A blind desire for revenge led Pennsylvania's attorney general to leak secret criminal files to the press to embarrass a rival and then lie about it to a grand jury, prosecutors said as Kathleen Kane's perjury and obstruction trial opened Tuesday.

Kane, 50, was once a rising star in the state's Democratic party, using her then-husband's trucking fortune to run for statewide office after stints as a Scranton prosecutor and stay-at-home mother. Her 2012 campaign criticized the pace of the office's child sex abuse investigation of Penn State assistant football coach Jerry Sandusky.

The chief deputy attorney general, Frank Fina, had led that investigation. When Kane took office, he moved on.

The feud nonetheless sizzled, and she suspected him of planting a news article a year later that faulted her for not charging anyone in a statehouse bribery sting.

"I will not allow them to discredit me or our office," Kane wrote to a media strategist that day, according to emails shown in court Tuesday. "This is war."

Kane, out for revenge, gathered documents from a Fina-led grand jury case that had likewise been dropped, prosecutors said. The 2009 case involved J. Whyatt "Jerry" Mondesire, an NAACP leader in Philadelphia. He became collateral damage when the story ran in 2014, they said.

"He was just a casualty in her war of revenge. She was after Frank Fina," Assistant District Attorney Michelle Henry said in opening statements.

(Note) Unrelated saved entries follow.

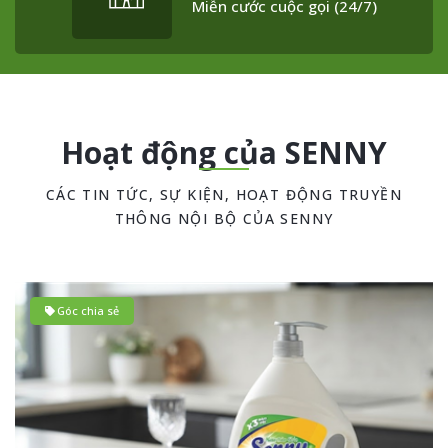
Miễn cước cuộc gọi (24/7)
Hoạt động của SENNY
CÁC TIN TỨC, SỰ KIỆN, HOẠT ĐỘNG TRUYỀN
THÔNG NỘI BỘ CỦA SENNY
Góc chia sẻ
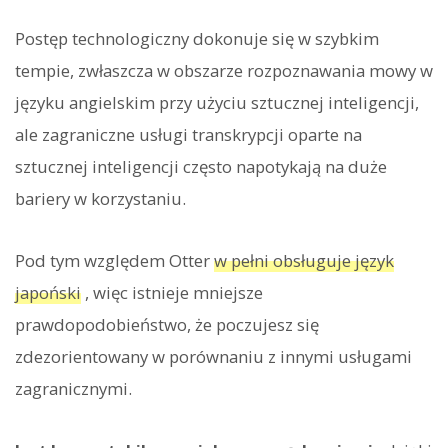
Postęp technologiczny dokonuje się w szybkim
tempie, zwłaszcza w obszarze rozpoznawania mowy w
języku angielskim przy użyciu sztucznej inteligencji,
ale zagraniczne usługi transkrypcji oparte na
sztucznej inteligencji często napotykają na duże
bariery w korzystaniu.
Pod tym względem Otter
w pełni obsługuje język
japoński
, więc istnieje mniejsze
prawdopodobieństwo, że poczujesz się
zdezorientowany w porównaniu z innymi usługami
zagranicznymi.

Kane had given the confidential documents to top assistant Adrian King, who passed them on to campaign consultant Josh Morrow, who got them to the Philadelphia Daily News, she said. Rather than respond to criticism at a news conference, Henry said, "it's cloak and dagger."

Kane then lied repeatedly before a grand jury investigating the leak, Henry said.

The defense told jurors in opening statements that Kane wouldn't have risked her career over a feud with Fina, a prosecutor who landed a job in Philadelphia.

"(He) left 10 minutes after she arrived," veteran New York trial lawyer Gerald Shargel told jurors. "It just does not make sense that she would risk her reputation and her career (over him)."

But Fina, with the blessing of Philadelphia District Attorney Seth Williams, fanned the flames when he revived the statehouse probe and secured several convictions. Kane had deemed the case flawed by sloppy detective work and a focus on black lawmakers from Philadelphia.

Kane is charged with perjury, a felony, and misdemeanor counts of conspiracy, obstruction and false swearing. She lost her law license over the charges and did not seek re-election this year. The trial is expected to last a week.